[Collected data]

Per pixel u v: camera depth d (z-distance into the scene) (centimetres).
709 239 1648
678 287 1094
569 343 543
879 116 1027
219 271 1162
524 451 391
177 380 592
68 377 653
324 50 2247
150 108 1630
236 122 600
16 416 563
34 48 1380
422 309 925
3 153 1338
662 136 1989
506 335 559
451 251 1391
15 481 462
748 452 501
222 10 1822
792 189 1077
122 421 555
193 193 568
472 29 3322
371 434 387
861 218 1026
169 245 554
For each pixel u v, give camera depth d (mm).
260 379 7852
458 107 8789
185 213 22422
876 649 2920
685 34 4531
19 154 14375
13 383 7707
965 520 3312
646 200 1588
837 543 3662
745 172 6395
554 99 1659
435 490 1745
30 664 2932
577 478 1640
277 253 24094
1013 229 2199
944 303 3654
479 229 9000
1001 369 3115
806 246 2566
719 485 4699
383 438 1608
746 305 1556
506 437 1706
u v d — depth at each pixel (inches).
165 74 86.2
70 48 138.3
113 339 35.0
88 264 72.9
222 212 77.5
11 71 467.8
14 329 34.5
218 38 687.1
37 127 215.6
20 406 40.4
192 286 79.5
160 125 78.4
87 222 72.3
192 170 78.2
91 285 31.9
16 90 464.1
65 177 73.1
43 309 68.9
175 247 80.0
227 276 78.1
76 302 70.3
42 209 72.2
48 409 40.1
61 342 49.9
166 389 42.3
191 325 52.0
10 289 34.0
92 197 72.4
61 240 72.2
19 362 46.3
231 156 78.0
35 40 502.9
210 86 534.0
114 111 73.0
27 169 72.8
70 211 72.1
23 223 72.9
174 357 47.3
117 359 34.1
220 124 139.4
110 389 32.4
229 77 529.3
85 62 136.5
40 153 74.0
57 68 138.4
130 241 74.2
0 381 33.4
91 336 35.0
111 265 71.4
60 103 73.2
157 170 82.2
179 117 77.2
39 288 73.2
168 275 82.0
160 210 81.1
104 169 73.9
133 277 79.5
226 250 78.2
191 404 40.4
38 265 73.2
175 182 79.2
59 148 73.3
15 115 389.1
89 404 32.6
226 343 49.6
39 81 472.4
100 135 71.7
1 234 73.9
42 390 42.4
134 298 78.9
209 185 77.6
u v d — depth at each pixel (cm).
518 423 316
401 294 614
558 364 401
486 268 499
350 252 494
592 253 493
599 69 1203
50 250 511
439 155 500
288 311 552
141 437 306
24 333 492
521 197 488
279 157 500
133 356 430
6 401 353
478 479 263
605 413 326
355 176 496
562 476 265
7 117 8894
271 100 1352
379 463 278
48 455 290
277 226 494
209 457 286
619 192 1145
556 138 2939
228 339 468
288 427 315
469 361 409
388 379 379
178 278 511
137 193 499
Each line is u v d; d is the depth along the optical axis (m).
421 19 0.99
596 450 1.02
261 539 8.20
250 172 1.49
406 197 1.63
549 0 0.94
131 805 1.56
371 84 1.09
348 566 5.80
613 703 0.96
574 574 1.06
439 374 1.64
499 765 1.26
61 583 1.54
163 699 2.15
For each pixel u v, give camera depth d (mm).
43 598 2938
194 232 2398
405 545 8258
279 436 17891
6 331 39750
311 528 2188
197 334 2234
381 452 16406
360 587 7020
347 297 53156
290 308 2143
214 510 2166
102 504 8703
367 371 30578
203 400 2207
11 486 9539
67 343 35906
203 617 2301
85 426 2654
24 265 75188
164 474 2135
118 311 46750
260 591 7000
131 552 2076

▸ Assignment:
Copy out the range of lines above starting at the line with "556 138 2939" and ending at the line with "43 598 2938", exactly and including both.

▸ Output for this exercise:
556 138 2939
228 339 468
288 427 315
469 361 409
388 379 379
178 278 511
137 193 499
Each line is u v d; d is the depth along the optical axis (m).
421 19 0.99
596 450 1.02
261 539 8.20
250 172 1.49
406 197 1.63
549 0 0.94
131 805 1.56
371 84 1.09
348 566 5.80
613 703 0.96
574 574 1.06
439 374 1.64
499 765 1.26
61 583 1.54
163 699 2.15
For each pixel u v, give camera depth d (mm).
43 598 2938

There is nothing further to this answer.